Uit Wikipedia, de vrije encyclopedie

De polska (Zweeds meervoud polskor) is een familie van muziek- en dansvormen die worden gedeeld door de Noordse landen.

Noorse varianten zijn onder meer pols, rundom, springleik en springar. Op het eiland Fanø in Zuid-Denemarken is er de verwante dans sønderhoning.

Zweden heeft een ononderbroken polska-traditie, met melodieën en stijlen die vaak worden doorgegeven binnen families.

De polska is een koppeldans in een driedelige maatsoort.

De dans bestaat uit een afwisseling tussen een wandelpas en een draaipas. De standaard pas is op de eerste en derde tel van de maat. De afwisseling tussen de wandelpas en de draaipas is naar eigen believen.

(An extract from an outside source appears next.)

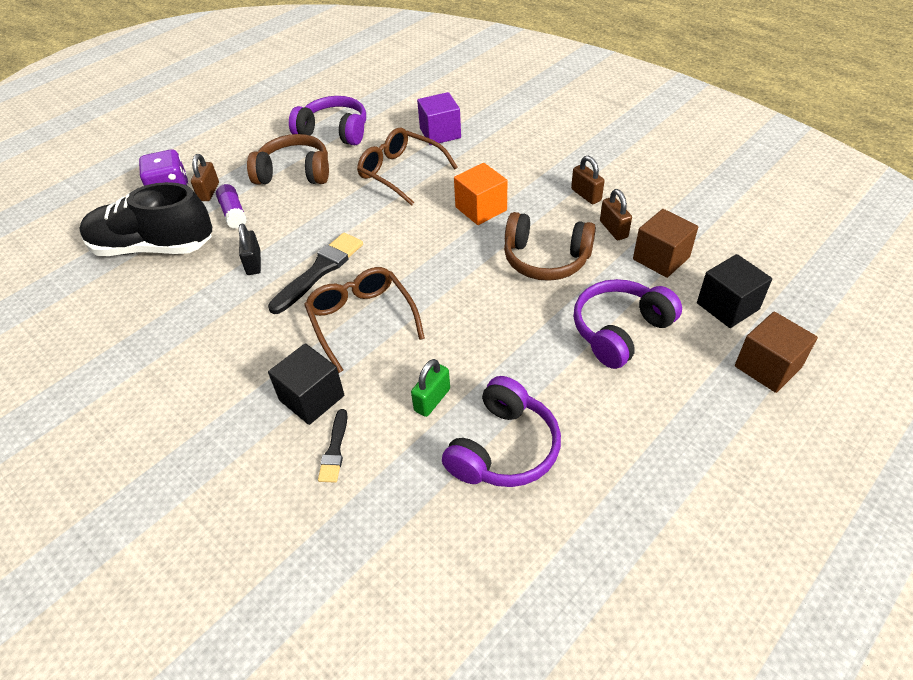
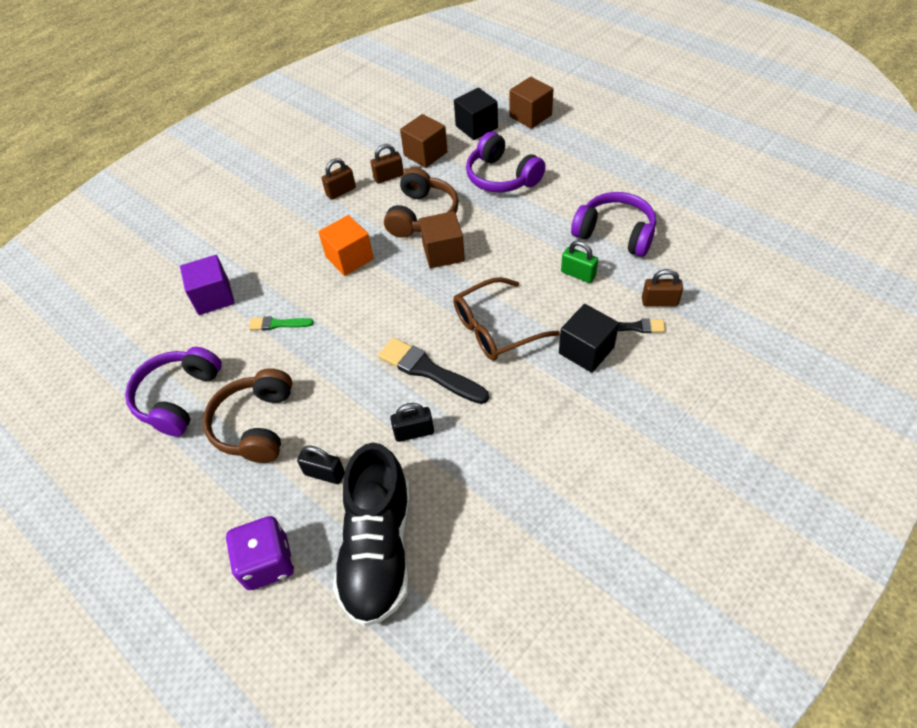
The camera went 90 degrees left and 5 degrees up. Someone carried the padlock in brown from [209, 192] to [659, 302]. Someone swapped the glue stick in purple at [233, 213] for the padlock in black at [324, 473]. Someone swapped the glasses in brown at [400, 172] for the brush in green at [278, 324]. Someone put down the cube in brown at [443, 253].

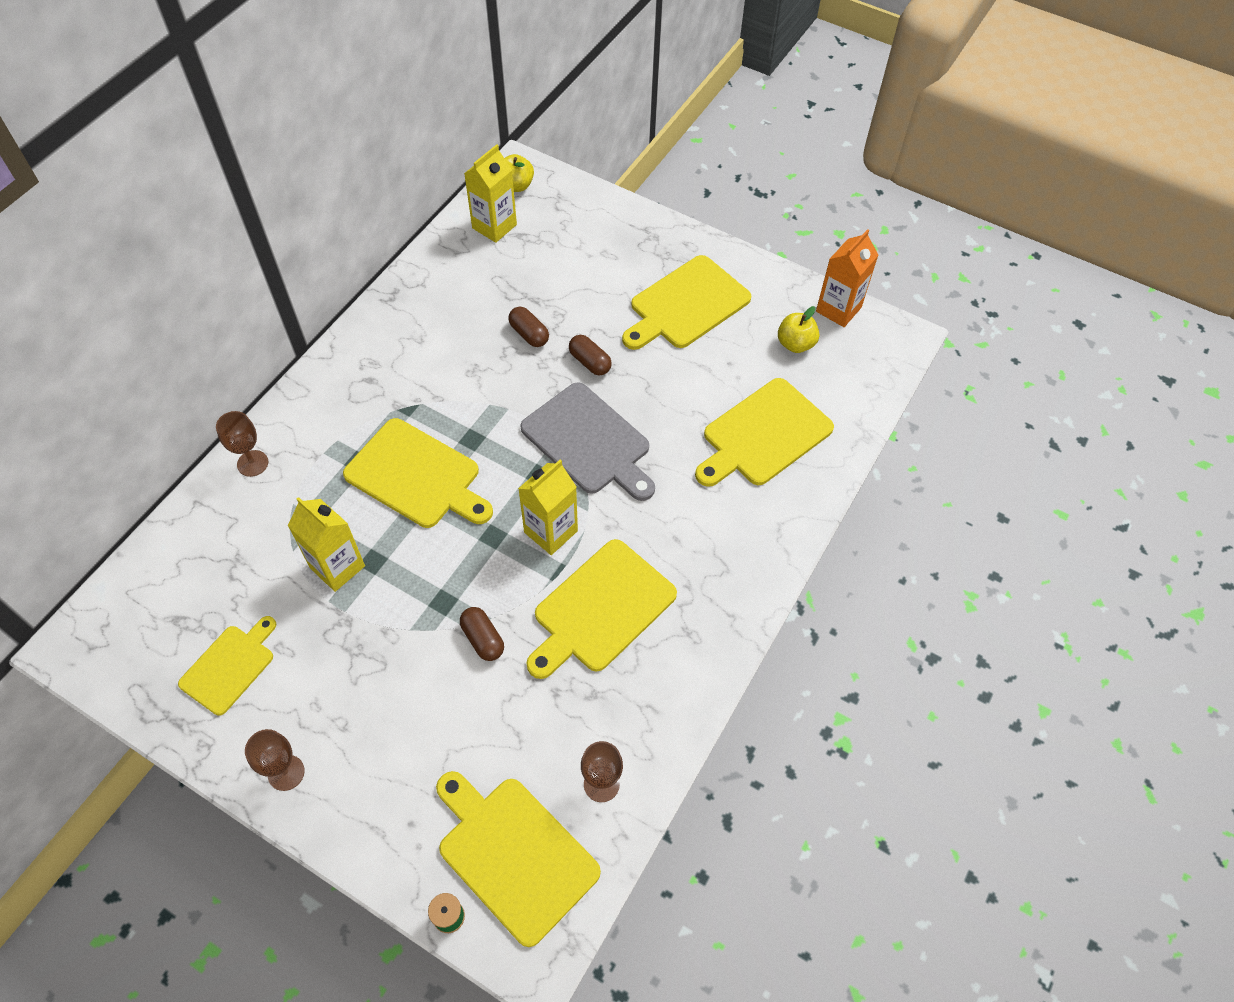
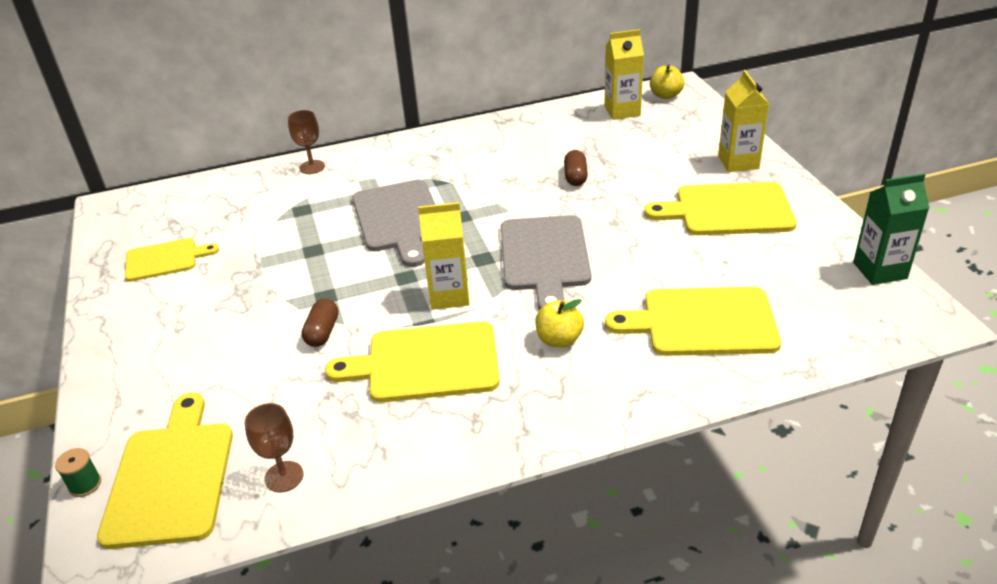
The camera went 45 degrees right and 20 degrees down. Someone took away the goblet in brown at [286, 772]. Someone carried the carton in yellow from [337, 567] to [738, 162]. Someone repainted the cutting board in yellow at [417, 476], which became the cutting board in grey at [399, 219]. Someone took away the capsule in brown at [590, 362]. Someone carried the apple in yellow from [795, 344] to [559, 340]. Someone repainted the carton in orange at [838, 309], which became the carton in green at [879, 270].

Muzikanten tikken tijdens het spelen vaak met hun voeten op de eerste en derde tel, net zoals de dansers.

Meestal wordt de polska gedanst tegen de klok in, zoals ook gebruikelijk is bij bijvoorbeeld de wals. De basis draaipas is met de klok mee, waarbij de paren naar elkaar kijken en een volledige rotatie maken per maat in de muziek. Er zijn veel variaties op de draaipas, onder andere een draai tegen de klok in.

Er zijn verschillende polska stijlen, die in de muziek en/of dans variëren:

  • De sextonsdelspolska of zestiende-noot polska wordt gespeeld en gedanst in een vloeiend karakter en zelfs ritme. Deze stijl was kenmerkend voor de muziek en dans in Zuid-Zweden en langs de oostelijke Baltische kust. In Småland en andere provincies in het zuiden van Zweden is er de variant van de slängpolska's waarbij het paar op een plek danste, vaak met ingewikkelde patronen van draaien vergelijkbaar met die in de Noorse springar.
  • De åttondelspolska of achtste-noot polska komt voor in heel Zweden, maar zeker in Dalarna, waar uniek versies kunnen worden onderscheiden in gemeenschappen die slechts een paar kilometer van elkaar (bijv., Boda, Rättvik, Orsa).
  • De triool polska staat in een ternaire maat is de stijl die het meest wordt gezien in de bergachtige westelijke delen van de provincies die grenzen aan Noorwegen: Värmland, westelijk Dalarna, Jämtland en Härjedalen.
  • Asymmetrische polska’s, zoals met een vroege tweede tel uit het westen van Dalarna in Älvdalen en Transtrand of met een late derde in het zuiden van Dalarna.